---- Source data

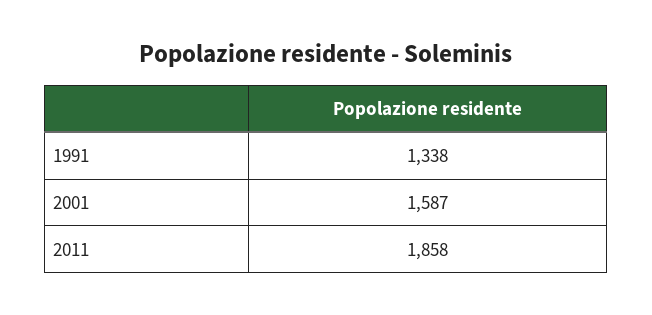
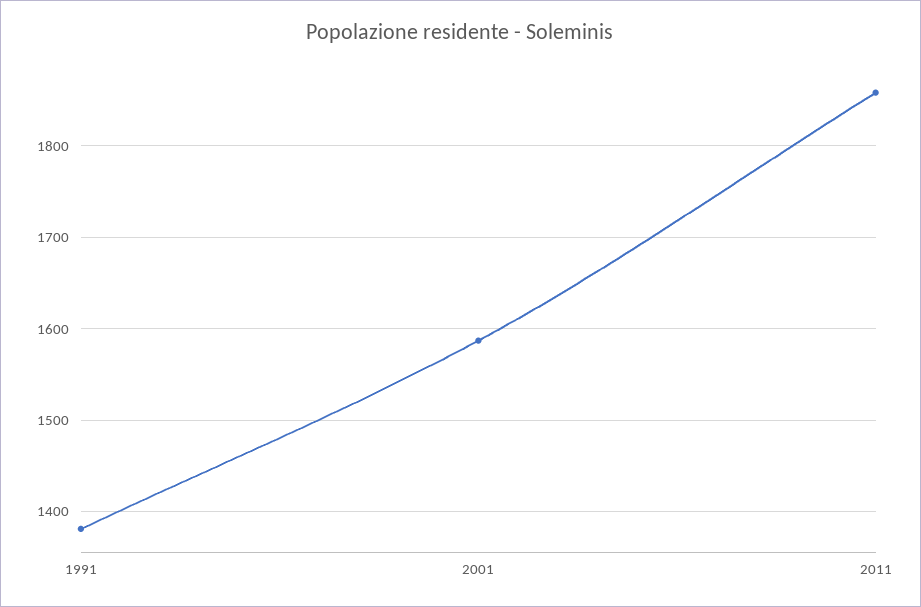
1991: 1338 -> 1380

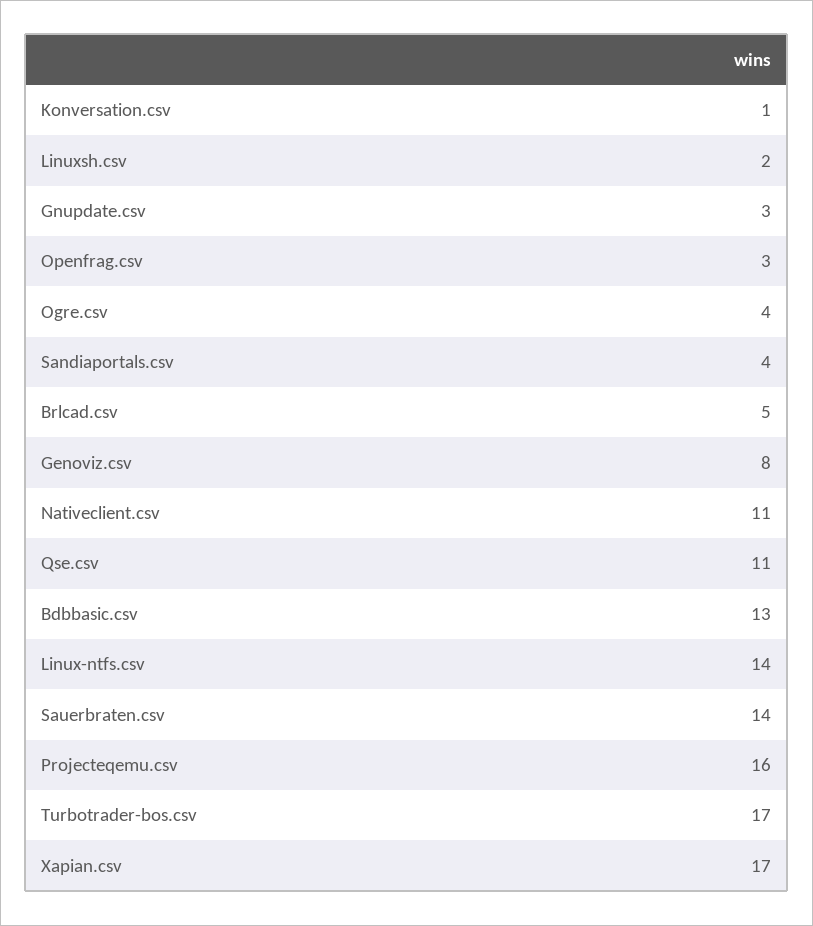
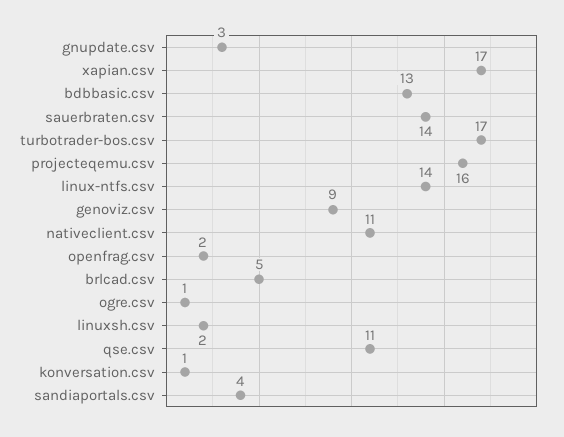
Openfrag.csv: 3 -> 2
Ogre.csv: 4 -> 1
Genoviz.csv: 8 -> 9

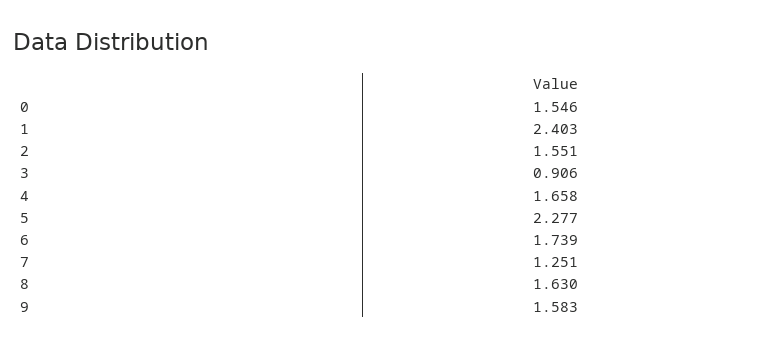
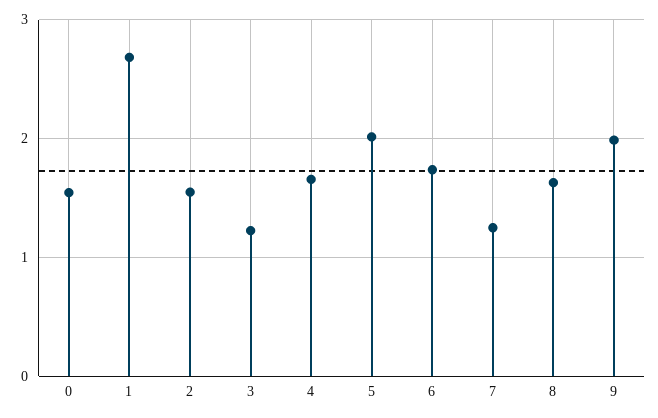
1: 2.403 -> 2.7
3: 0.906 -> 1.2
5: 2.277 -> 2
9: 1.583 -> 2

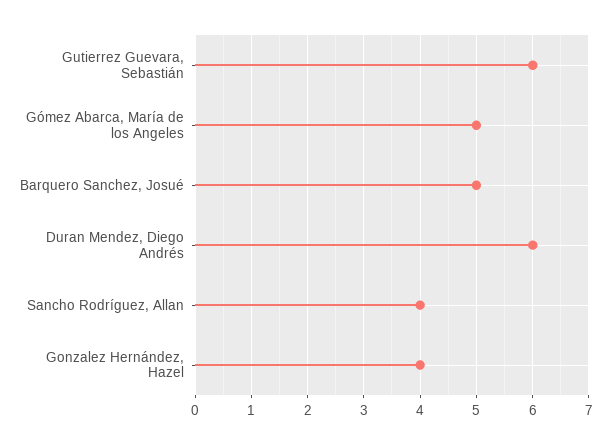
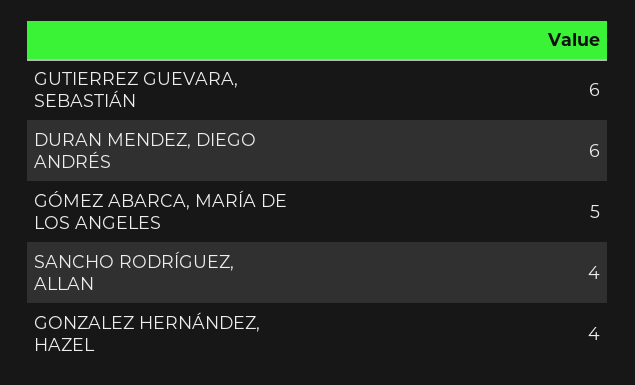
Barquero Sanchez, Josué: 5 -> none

--------

--- What needs to be done ---
Write out the data again word for word, minus any images.

--- Exercise response ---
1991: 1338 -> 1380

Openfrag.csv: 3 -> 2
Ogre.csv: 4 -> 1
Genoviz.csv: 8 -> 9

1: 2.403 -> 2.7
3: 0.906 -> 1.2
5: 2.277 -> 2
9: 1.583 -> 2

Barquero Sanchez, Josué: 5 -> none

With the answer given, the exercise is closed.